2013-01-18 08:42     Web Editor: qindexing comment

The demand for office space across China continued to decrease in 2012 due to the sluggish economy, with net absorption falling over 40 percent year-on-year, data from real estate service provider CBRE showed on Thursday.

In response to the slowdown of the domestic economy — compounded by a number of uncertainties in the global economy — many multinational companies suspended their expansion plans in China in 2012.

A number of domestic companies have also slowed down the pace of their business expansion, which had a profound impact on the office market.

From a regional perspective, the net take-up in eastern and northern China each shrank by more than 50 percent. On the other hand, the market in western China stood out with an 8 percent year-on-year growth in net take-up, thanks to the central government's Go West policies as well as the ongoing development of the local office market.

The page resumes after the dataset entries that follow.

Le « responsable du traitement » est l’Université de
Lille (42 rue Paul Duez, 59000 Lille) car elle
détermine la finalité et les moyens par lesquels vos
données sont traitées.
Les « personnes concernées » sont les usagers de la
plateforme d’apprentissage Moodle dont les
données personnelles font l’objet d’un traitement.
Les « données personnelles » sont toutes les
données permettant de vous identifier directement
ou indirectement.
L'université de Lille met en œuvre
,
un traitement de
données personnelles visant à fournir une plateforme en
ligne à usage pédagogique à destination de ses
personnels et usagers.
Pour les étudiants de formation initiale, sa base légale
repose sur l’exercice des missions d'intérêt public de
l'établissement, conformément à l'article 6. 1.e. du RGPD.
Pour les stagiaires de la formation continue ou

In terms of supply, numerous offices that had originally been scheduled for completion in 2012 delayed their construction schedules in response to economic uncertainty both in China and abroad. This caused the amount of new supply to decrease 30 percent year-on-year.

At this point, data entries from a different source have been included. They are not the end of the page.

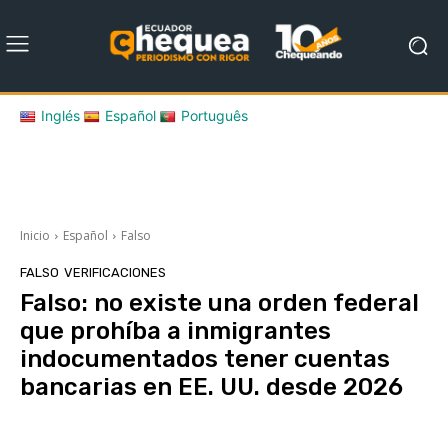
Inglés
Español
Português
Inicio
Español
Falso
FALSO
VERIFICACIONES
Falso: no existe una orden federal
que prohíba a inmigrantes
indocumentados tener cuentas
bancarias en EE. UU. desde 2026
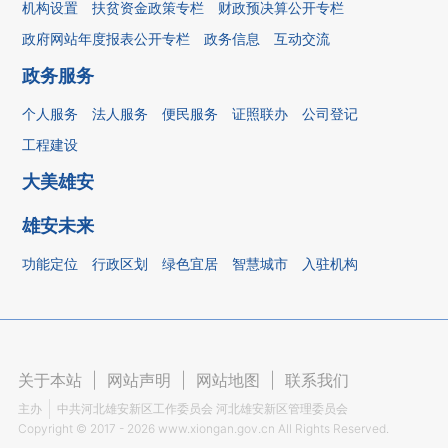
机构设置
扶贫资金政策专栏
财政预决算公开专栏
政府网站年度报表公开专栏
政务信息
互动交流
政务服务
个人服务
法人服务
便民服务
证照联办
公司登记
工程建设
大美雄安
雄安未来
功能定位
行政区划
绿色宜居
智慧城市
入驻机构
关于本站
|
网站声明
|
网站地图
|
联系我们
主办
中共河北雄安新区工作委员会 河北雄安新区管理委员会
Copyright ©
2017 - 2026
www.xiongan.gov.cn All Rights Reserved.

Against a backdrop of significant decrease in demand, vacancy rates increased to 12.8 percent in 2012, the first rise of 1.1 percentage points year-on-year after three consecutive years of decline.

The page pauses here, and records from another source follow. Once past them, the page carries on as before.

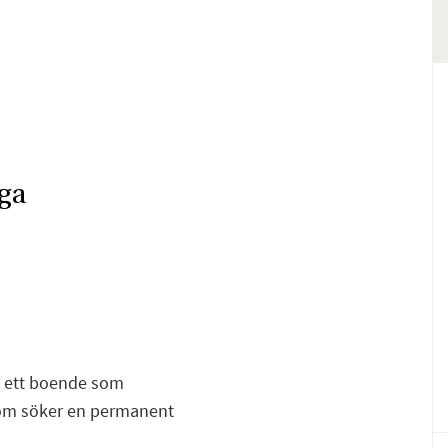
ga
- ett boende som
F
E
 som söker en permanent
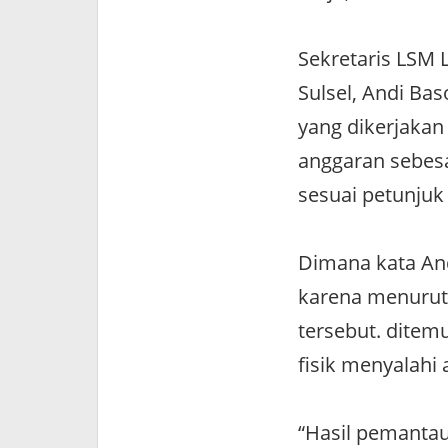
Sekretaris LSM 
Sulsel, Andi B
yang dikerjakan
anggaran sebesar
sesuai petunjuk 
Dimana kata An
karena menurutn
tersebut. ditem
fisik menyalahi 
“Hasil pemantau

Rental growth was 3.6 percent year-on-year nationwide.

In Beijing, office rental rates saw double-digit growth for three consecutive years due to tight supply. Among second-tier cities, Wuhan also experienced double-digit growth in office rents for two years in a row.

In 2013, CBRE expects new office supply to remain abundant, most of which will come from emerging areas. Over the next few quarters, office vacancy rates in China will continue to rise, and rents will be under some pressure — especially for offices located in newly developed areas.